言葉のリハビリ場

好きなことや思い出したこと、忘れていたこと、つらつらと文字にしています。

今日は半夏生って言うらしい

いつのまにかずいぶん日が長くなった。すっかり忘れていたけれどもう7月なのだ。時が立つのは早い。意識しなければなおのこと早い。
一番日が長いのが夏至であり、そこから数えて11日くらい、だいたい7月の初めあたりを半夏生という。今年はちょうど今日である。私は関東に住んでいるのでなじみがないけれど、関西だとタコを食べたりするらしい。農作業がひと段落して(というかこれくらいまでに田植えをしておかないと梅雨が明けてしまうから)、豊作祈願としてタコをささげてから食べるのが由来らしい。なんでタコなんだろう。明石とかで昔も良く取れたんだろうか。まああとは8本足だから末広がり、とか?

冬至はゆず湯につかったり、カボチャを食べたりとなんとなく意識するようなイベント的なものがあるけれど、特に夏至にはそういう風習は(私の場合は)なかったので、知らず知らずのうちに通り過ぎてしまっていた。もう半夏生なのである。
かつてはこのあたりの時期は全国的に田植えの季節であった。そういう意味で非常に忙しい季節であるからか、なにか決まった風習が広まったりはしなかったのかもしれない。昔の人もこのくらいの時期は慌ただしく働いて時がどんどんと過ぎ去っていくのを感じたりしたのだろうか。季節で言うと6月から7月なんてのは梅雨があったり夏になったりと気温や天気にかなりメリハリのある、はっきりとした時期である。どんどん変わっていく気温に身体の方が間に合わず、かといって雨が降って気温が下がったりするし、下がったかと思えば湿度が高く不快指数がうなぎ昇りになったりする。身体も季節も忙しいのだ。そうしていつの間にか夏が来るのである。


だいたいもう1年が半分以上終わっているのだ。信じられるか? まるで信じられない。ついこの間2019年が始まったように感じるし、なんなら改元のあった5月すらもう2カ月経過しているのが信じられないくらい最近のことのように感じている。まあ今年の改元ムードはかなり特別なものだった。5月で一旦リセットと言うか、新年明けましておめでとうくらいの雰囲気があったから、なんだか今年はまだまだ始まって間もないように思えてしまうのだろう。それがもう夏至も過ぎて半夏生と呼ばれる日にまで来てしまっているのである。
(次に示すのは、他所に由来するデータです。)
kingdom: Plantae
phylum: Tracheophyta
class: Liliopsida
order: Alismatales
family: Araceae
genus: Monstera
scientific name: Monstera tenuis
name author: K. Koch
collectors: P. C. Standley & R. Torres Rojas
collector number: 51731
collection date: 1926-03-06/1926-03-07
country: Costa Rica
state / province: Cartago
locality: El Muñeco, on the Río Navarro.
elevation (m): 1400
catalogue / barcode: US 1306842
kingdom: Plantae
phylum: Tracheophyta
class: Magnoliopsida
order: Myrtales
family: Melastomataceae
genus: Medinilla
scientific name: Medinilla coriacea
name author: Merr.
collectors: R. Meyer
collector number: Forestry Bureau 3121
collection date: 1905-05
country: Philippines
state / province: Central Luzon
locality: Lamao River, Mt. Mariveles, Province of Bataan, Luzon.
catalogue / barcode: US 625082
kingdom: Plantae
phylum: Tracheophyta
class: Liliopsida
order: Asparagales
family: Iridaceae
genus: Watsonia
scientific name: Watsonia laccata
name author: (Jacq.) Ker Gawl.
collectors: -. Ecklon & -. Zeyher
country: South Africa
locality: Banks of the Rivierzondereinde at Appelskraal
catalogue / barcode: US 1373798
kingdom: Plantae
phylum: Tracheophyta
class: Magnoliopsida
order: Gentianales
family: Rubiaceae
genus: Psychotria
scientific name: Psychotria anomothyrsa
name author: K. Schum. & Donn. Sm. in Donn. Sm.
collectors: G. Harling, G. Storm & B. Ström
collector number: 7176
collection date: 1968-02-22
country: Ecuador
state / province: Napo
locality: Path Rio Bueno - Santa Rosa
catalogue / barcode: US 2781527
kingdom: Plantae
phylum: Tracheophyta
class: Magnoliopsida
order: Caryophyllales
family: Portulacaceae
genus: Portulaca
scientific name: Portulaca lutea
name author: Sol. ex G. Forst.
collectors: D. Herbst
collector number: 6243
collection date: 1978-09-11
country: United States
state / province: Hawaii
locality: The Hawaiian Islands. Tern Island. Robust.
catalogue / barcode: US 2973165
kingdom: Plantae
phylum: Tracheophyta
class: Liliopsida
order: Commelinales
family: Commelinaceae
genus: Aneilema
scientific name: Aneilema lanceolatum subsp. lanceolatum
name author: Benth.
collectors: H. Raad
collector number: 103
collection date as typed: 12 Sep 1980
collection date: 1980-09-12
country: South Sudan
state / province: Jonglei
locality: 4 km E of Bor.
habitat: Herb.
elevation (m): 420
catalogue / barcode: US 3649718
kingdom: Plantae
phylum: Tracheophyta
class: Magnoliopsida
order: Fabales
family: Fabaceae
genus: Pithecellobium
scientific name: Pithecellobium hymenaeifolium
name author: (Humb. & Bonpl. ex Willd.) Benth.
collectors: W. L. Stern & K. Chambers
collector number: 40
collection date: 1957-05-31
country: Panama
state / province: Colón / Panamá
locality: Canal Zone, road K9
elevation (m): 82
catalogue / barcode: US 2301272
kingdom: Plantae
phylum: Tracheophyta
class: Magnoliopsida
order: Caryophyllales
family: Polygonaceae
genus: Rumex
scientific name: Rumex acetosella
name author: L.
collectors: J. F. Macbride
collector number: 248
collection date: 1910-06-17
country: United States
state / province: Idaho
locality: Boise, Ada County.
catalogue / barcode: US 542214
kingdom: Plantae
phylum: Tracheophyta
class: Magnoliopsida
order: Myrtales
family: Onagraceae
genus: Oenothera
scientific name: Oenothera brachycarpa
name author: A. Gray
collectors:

子供の頃の夏休みのイメージからか、夏が来るまではなんとなく上半期みたいなイメージが強い。だから夏が来て、それが終わるとあっという間に年が暮れてしまうような錯覚に陥る。本当はもうとっくに年の半分は越えているんだ。1、2、3月をどっちに入れるのかとかそういうことを言いたいのではなく、あくまで感覚的な話である。7月は4月から数えたってもう3ヶ月も経過しているのだ。そうこうしているうちに毎日暑くて暑くて嫌になる季節がやってくるのだ。昔はあんなに心待ちにしていた夏(というか夏休み)だけれども、いまは指折り数えるのは夏の始まりではなく、夏が来るまでに経過した時間の方である。いつの間にこんなに時間を消費していたのかと、数えてぞっとして季節が変わる。大人になるってこういうことなのかな。違うと良いけど。

 

たまにだけれど、17時台に仕事が終わる時がある。定時で帰る場合だ。私の今の定時は17時半なので、だいたいそれくらいの時間が退勤時間の最速ということになる。冬でもなんとなく明るい時間ではあるが、この頃は夏至を過ぎたばかりということもあってもう17時台は夕方という感じがまるでしない。明るすぎて帰るのに抵抗があるくらいだ。違和感どころの話ではない。悪い事をしているような気分だ。
でもまあ、世の中の人は結構17時半とか、18時とかに退勤しているものである。会社を20時に出るときと18時前後に出るときとでは電車の混み方が全然違う。朝ラッシュのようにぎっちりみっちり詰め込まれることこそないけれど、それなりの乗車率の"帰宅ラッシュ"というのは存在するのである。当たり前のことなんだけれど、意外と気がつかなかったもんだ。
帰宅ラッシュに巻き込まれて帰るのは、なんとなく嬉しい。早く帰れるからというのはもちろんだけれど、特にこの時期は明るいから得をしたような気分になる。電車に乗るまで、退勤した直後はなんとなく明るくて後ろめたくもなるけれども、電車に乗るあたりではもう無敵だ。何でも出来そうな気がする。気がするだけなんだけど、そういうもんだ。得な気がするだけでちょっとだけ頑張れる、そういうこともある。

今年の梅雨明けはいつになるんだろうな。たまに明けなかったりするからな、梅雨。